SOURCE PASSAGE section start

As a boy, Per Hallundbæk dreamt of being a chef. That dream would take him across Europe on a culinary adventure that saw him working in Michelin star kitchens before settling at the Engø Gard hotel in Norway. After receiving the Relais & Chateaux Grand Chef Award, he returned to his homeland of Denmark, where he took the helm of the French kitchen at the historic Falsled Kro hotel. His food is known for its purity and lightness, with a Nordic twist.
Can you remember the moment you decided to become a chef?
It was when I was at school in Denmark. I did work experience as a chef. I was always inspired because it’s very simple to be in a kitchen. You only have one boss and you just say: “yes chef!” At that point in my life it was perfect to fit into a hierarchy like that. There were no obstacles because everybody told me you have to work weekends and evenings, so for me it seemed right, and it still does.
What was your biggest triumph as a young chef, and is there anything you would consider your biggest failure?
My biggest triumph was to be named number two in the European championships in 1998. It was a big contest in Bordeaux, similar to the Bocuse d’Or. My biggest failure was for three times in a row I was named the number two chef in Denmark! When you do that for three years, you get called ‘The Number Two Chef’.

SOURCE PASSAGE section end
RECORD SET section start

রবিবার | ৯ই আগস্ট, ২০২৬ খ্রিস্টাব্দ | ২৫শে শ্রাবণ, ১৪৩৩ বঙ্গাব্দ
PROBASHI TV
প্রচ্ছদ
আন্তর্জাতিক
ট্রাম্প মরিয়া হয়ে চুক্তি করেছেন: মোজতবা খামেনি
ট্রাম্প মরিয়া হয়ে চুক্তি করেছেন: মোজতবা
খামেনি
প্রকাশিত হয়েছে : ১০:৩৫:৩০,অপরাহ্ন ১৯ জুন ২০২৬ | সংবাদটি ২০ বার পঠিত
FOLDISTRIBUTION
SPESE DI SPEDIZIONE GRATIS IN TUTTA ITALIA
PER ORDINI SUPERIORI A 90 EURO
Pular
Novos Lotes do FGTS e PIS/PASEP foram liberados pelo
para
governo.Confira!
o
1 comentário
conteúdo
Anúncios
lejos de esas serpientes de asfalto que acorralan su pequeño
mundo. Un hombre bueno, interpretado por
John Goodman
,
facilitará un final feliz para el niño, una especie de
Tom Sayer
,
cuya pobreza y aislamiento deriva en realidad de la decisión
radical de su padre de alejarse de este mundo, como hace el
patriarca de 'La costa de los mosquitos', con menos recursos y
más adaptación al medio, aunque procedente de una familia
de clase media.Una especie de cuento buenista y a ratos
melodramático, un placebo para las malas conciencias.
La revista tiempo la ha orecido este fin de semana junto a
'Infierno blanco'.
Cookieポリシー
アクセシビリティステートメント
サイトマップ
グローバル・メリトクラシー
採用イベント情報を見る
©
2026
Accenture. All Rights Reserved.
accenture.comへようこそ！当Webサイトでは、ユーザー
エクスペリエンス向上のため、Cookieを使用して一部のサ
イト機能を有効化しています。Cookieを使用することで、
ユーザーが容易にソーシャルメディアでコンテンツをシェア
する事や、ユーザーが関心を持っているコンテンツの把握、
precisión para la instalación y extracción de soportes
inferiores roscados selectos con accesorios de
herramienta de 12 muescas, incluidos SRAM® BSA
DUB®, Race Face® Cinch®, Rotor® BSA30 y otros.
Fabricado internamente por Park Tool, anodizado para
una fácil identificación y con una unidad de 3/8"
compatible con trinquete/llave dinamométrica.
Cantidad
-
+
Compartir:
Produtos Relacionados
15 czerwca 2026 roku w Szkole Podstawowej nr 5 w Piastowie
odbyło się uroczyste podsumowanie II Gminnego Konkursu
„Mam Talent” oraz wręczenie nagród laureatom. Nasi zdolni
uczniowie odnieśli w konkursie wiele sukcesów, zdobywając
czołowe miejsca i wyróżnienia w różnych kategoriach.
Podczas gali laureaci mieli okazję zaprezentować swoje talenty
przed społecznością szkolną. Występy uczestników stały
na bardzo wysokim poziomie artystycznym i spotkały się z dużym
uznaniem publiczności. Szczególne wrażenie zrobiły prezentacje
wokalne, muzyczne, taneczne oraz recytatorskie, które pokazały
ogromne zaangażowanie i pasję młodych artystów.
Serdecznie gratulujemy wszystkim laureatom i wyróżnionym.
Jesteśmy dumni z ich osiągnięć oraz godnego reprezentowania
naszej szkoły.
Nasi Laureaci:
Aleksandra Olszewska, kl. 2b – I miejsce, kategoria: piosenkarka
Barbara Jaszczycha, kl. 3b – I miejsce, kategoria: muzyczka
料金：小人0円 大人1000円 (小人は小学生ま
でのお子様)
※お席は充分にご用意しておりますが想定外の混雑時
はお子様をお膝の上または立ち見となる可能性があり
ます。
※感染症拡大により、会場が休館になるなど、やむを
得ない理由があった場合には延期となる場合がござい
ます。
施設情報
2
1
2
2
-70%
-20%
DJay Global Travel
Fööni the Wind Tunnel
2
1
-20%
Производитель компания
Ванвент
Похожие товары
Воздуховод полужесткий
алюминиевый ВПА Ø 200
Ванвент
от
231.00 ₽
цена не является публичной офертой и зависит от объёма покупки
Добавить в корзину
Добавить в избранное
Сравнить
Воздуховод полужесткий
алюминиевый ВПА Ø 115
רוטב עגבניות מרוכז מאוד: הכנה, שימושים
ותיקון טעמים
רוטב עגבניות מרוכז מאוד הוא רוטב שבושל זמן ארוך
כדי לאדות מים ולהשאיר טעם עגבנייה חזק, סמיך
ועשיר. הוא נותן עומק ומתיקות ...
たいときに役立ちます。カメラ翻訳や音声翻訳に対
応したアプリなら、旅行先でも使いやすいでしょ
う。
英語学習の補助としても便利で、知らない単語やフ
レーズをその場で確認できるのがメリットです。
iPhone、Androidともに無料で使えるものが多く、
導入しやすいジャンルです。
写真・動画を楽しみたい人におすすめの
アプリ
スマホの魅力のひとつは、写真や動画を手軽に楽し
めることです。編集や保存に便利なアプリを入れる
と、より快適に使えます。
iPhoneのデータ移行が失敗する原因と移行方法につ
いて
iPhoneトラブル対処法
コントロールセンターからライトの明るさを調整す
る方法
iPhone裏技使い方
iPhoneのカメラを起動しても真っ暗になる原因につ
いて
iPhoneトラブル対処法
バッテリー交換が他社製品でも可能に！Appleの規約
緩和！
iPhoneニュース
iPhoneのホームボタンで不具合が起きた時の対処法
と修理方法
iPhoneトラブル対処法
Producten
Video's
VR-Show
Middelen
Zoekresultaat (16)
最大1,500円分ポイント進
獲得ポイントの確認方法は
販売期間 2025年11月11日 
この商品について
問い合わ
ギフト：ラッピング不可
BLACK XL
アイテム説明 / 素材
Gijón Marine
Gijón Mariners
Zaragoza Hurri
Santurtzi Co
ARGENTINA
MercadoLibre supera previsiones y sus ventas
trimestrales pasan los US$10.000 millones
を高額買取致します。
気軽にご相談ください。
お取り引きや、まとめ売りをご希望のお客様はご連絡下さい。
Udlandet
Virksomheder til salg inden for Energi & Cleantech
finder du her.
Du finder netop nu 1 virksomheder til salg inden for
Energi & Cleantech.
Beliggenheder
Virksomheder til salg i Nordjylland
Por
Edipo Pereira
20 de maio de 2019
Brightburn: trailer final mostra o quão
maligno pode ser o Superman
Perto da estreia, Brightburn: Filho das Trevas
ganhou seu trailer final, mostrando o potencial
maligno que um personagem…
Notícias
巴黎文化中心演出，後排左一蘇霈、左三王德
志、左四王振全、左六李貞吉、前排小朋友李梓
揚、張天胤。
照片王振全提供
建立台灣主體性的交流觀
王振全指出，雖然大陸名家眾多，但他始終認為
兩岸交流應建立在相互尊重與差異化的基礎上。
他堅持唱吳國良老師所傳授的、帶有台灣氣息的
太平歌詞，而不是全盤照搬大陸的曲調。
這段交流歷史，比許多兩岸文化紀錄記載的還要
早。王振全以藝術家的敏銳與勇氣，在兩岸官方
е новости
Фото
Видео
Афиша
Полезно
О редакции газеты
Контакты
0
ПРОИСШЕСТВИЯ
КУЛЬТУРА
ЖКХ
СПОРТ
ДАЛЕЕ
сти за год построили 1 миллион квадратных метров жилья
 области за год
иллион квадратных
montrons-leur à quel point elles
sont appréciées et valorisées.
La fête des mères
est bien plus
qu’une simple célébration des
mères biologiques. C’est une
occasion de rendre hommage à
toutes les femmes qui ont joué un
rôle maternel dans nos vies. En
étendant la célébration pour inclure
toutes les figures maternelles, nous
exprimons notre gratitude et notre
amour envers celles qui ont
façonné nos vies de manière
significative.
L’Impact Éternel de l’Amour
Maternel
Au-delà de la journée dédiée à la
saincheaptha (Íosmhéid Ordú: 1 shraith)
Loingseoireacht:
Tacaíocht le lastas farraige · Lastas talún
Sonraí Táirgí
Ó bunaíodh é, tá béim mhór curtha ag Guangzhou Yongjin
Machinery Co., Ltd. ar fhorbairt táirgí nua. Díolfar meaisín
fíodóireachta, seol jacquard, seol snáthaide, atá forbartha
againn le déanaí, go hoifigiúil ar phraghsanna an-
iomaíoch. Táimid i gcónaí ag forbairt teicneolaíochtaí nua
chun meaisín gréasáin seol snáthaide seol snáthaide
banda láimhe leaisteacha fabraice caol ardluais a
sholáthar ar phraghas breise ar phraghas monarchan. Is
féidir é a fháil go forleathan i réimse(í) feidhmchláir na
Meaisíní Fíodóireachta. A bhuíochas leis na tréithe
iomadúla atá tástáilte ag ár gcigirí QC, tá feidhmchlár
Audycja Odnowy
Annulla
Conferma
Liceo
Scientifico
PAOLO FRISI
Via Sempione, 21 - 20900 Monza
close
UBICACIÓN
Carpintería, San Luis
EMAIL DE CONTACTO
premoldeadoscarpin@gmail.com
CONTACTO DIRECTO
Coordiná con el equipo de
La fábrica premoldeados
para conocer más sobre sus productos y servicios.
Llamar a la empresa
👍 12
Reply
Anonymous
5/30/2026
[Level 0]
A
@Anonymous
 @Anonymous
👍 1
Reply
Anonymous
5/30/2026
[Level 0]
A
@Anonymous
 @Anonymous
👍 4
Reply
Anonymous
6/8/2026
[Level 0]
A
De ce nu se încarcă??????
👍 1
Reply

RECORD SET section end

ACTIONS TO TAKE:
A – Answer these from the Per Hallundbæk interview:
(i) Which hotel in Norway did he settle at after working across Europe?
(ii) In which city was the 1998 contest where he placed second held?
(iii) How many times in a row was he named the number two chef in Denmark?
B – How would you say this sentence from the Per Hallundbæk interview in Spanish: "His food is known for its purity and lightness, with a Nordic twist."
C – Can you write what comes next in the Per Hallundbæk interview, picking up after his answer about being called "The Number Two Chef"?
The material was drawn from a different source than the text.

ANSWERS FOR EACH ITEM:
A –
(i) The Engø Gard hotel
(ii) Bordeaux
(iii) Three times

B – Su comida es conocida por su pureza y ligereza, con un toque nórdico.

C –
How would you describe your food?
It’s very honest. We have a big garden where we grow our own vegetables. We have over 70 fruit trees. It’s a very local kitchen, but still spiced with the best ingredients from France and Italy, like pigeons and truffles. It’s very honest and tasty food, with no influence from the fashions of the day, like New Nordic or Spanish. It’s a countryside Inn. We do our own thing. You feel the DNA in the food and the building. It’s a very un-snappy place.
What for you is the essence of Nordic food?
We are not ‘New’ Nordic food. What the likes of Rene Redzepi have done has been a triumph for Scandinavia, and I respect that very much. But there are a lot of other kinds of foods, and that is what we are doing. Traditional Nordic food is about pickling and fermentation, curing salmon and herring. We still do stuff like that at our restaurant because it’s important to maintain the old way of conserving things.
You have travelled and worked widely in Europe. Tell us about some of your experiences and how they shaped you as a chef.
As a young chef I worked in Switzerland for a while, then Spain and France. I worked for three-star chef Emile Jung at Le Crocodile in Strasbourg, and for me it was a good learning curve, because in a three-star restaurant you do not do nothing. It’s a team and everybody has to do something. The dishwasher is maybe the most important guy, because nobody wants to do it, but if he’s not there everything is chaos.
You have a close working relationship with your wife Randi Schmidt, what are the challenges involved in such a relationship?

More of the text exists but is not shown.